There was nothing flashy about O'Neal's steady march to transform Delphi into a smaller but better supplier.
O'Neal is a GM lifer, but his involvement in the auto industry was almost an afterthought. As a high school student in Dayton, Ohio, he wanted to study computer science, but his school counselor advised him to enter General Motors Institute, now called Kettering University.
After he graduated, he joined GM in 1976 as a production engineer in a steering wheel factory. "I loved being on the factory floor," O'Neal said. "It was vibrantly alive. Every day was different. You knew what had to be done that day, and you either did it or you didn't. Instant feedback."
He worked his way up through GM's in-house parts operation, and stayed with Delphi when it was spun off in 1999. By the time he was named Delphi's COO in 2005, O'Neal had an insider's knowledge of the company's products, factories and technology.
When Delphi went into Chapter 11 bankruptcy in 2005, O'Neal used that knowledge to figure out which products to keep, and which to shed.
As its portfolio shrank, the company closed dozens of plants and eliminated thousands of jobs.
In 2007, the UAW accepted wages as low as $14 an hour, down from $27. But most jobs disappeared anyway. Today, Delphi has five plants and 5,000 employees in the U.S.
Meanwhile, 94 percent of Delphi's hourly work force is in so-called low-cost countries such as Mexico, China and Poland.
The company's remaining product lines have strong growth prospects, O'Neal said.

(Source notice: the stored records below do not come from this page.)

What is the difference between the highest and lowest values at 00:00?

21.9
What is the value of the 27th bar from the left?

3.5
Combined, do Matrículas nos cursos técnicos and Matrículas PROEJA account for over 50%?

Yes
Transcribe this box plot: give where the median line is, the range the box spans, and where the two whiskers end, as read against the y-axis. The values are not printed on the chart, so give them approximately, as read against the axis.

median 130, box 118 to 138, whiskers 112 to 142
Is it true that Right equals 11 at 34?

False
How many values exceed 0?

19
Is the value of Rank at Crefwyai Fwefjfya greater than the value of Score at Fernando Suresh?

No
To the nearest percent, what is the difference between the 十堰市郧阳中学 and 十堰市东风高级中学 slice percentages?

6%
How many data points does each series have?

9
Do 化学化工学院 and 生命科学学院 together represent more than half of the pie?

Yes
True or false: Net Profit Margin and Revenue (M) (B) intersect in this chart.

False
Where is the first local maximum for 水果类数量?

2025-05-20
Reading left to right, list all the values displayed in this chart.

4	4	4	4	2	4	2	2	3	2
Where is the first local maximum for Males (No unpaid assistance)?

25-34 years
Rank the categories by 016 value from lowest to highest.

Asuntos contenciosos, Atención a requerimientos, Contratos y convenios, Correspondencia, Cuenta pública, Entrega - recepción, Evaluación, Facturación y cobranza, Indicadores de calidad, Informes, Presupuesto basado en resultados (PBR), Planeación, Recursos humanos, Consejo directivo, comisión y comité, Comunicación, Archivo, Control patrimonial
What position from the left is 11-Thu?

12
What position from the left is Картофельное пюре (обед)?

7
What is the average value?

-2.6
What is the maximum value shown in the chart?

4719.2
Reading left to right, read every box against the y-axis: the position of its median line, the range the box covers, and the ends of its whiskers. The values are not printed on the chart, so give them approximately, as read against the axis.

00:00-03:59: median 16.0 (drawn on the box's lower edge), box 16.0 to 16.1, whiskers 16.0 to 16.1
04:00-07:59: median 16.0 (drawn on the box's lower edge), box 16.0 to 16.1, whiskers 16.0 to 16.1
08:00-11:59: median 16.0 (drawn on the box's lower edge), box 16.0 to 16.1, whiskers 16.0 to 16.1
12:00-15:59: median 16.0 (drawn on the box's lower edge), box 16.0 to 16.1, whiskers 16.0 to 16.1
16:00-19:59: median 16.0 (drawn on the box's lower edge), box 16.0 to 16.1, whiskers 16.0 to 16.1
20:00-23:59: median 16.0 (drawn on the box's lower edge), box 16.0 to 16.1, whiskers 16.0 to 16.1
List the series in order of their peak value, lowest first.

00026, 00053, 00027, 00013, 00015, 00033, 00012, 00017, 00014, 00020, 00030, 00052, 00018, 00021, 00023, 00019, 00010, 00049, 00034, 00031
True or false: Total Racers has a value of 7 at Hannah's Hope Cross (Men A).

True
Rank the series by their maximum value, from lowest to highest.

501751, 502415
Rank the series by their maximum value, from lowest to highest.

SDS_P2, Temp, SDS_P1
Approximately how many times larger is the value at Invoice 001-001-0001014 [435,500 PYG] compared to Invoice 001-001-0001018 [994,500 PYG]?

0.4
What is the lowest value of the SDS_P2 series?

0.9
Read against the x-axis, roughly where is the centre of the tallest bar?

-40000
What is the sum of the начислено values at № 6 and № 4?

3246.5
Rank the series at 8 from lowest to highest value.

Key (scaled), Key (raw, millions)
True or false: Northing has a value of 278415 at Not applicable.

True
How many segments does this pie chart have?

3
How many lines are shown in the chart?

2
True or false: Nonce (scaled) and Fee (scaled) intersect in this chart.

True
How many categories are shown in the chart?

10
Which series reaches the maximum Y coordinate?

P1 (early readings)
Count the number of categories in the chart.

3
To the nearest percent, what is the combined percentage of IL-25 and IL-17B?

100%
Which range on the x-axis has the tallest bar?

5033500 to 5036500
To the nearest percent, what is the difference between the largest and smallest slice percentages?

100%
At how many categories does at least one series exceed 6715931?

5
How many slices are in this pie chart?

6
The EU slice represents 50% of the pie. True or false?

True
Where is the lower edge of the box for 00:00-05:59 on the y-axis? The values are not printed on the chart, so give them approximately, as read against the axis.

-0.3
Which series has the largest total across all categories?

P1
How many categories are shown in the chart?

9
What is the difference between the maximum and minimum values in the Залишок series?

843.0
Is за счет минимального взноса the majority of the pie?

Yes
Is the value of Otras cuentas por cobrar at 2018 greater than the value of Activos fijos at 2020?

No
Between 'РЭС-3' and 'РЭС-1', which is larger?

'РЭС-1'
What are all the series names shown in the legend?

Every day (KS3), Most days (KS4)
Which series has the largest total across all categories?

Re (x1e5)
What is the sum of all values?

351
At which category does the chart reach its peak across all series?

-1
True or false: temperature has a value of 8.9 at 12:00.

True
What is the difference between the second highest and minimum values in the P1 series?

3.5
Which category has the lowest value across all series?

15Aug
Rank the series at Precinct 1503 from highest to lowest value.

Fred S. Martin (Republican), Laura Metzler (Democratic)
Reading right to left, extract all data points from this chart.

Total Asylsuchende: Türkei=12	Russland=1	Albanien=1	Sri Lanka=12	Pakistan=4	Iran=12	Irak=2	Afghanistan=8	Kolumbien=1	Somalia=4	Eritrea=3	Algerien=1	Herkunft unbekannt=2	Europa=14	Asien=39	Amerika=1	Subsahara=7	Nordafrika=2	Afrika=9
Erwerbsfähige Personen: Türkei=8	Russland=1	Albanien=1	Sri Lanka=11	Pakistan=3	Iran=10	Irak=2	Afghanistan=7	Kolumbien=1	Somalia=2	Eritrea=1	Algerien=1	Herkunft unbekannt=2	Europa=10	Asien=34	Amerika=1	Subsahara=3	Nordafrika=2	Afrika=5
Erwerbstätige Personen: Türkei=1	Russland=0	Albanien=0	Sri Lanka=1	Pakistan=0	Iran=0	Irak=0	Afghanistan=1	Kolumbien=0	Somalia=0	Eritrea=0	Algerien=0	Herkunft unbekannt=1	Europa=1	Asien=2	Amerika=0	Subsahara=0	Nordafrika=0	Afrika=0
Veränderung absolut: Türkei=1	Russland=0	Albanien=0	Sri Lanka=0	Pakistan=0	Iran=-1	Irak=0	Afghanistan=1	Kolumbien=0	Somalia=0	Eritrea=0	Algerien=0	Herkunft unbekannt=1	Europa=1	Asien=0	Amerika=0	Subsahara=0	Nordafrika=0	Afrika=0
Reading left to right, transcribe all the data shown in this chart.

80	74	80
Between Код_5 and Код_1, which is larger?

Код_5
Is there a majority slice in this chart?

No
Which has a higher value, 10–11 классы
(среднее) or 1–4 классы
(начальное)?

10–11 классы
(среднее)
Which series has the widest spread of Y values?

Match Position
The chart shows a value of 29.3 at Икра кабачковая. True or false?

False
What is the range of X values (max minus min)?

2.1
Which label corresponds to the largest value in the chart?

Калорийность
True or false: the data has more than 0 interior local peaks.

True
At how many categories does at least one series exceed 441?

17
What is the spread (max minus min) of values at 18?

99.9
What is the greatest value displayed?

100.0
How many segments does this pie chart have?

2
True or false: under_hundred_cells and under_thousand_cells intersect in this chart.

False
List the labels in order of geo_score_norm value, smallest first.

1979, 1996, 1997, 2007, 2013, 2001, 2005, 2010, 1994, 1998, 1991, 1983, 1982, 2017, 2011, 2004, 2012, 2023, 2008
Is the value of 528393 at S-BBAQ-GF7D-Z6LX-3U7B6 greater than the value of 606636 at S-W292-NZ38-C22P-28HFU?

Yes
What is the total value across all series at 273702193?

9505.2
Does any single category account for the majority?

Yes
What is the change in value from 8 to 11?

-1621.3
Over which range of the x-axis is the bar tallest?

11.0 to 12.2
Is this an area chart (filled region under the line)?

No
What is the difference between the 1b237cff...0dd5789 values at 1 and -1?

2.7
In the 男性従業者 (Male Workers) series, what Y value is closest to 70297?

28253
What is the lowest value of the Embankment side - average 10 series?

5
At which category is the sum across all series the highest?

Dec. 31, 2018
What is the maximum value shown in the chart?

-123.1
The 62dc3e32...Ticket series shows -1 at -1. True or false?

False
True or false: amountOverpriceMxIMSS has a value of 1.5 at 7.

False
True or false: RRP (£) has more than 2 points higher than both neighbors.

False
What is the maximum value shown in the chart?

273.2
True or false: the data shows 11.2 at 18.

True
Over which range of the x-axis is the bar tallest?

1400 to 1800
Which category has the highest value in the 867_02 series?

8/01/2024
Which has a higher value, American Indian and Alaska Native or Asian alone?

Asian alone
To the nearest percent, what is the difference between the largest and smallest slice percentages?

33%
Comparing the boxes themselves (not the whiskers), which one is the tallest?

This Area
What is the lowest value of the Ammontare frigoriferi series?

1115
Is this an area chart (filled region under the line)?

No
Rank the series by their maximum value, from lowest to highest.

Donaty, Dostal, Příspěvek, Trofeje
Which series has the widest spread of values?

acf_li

Delphi's biggest division is electrical components, an $8.27 billion operation that includes traditional products such as wire harnesses, connectors and other components of a vehicle's nervous system.
But the company's fastest growing product line is active safety -- the array of radar, cameras, control units and software that make up collision avoidance systems.
That portfolio generated $160 million in revenue last year, and annual sales are expected to grow 50 percent this year.
In Europe, automakers need collision avoidance technology because it's required for a five-star crash rating, notes Scott Pagington, Delphi's global product manager for electronics and safety.
In November, Delphi signed a deal with Ottomatika Inc., a Pittsburgh startup that develops software for automated driving. That collaboration bore fruit in January when Delphi unveiled its driverless vehicle.
Software will be a key differentiator for other smart technologies such as fuel injectors, which require sophisticated control units to produce low emissions.
In the auto industry, hardware is a commodity with declining prices. Software is where the profits are.
"We began the conversion to smart products over a decade ago," O'Neal recalled. "We wanted to sell sophisticated black boxes -- 'thinking' products. We've done a great job adding intelligence to our products."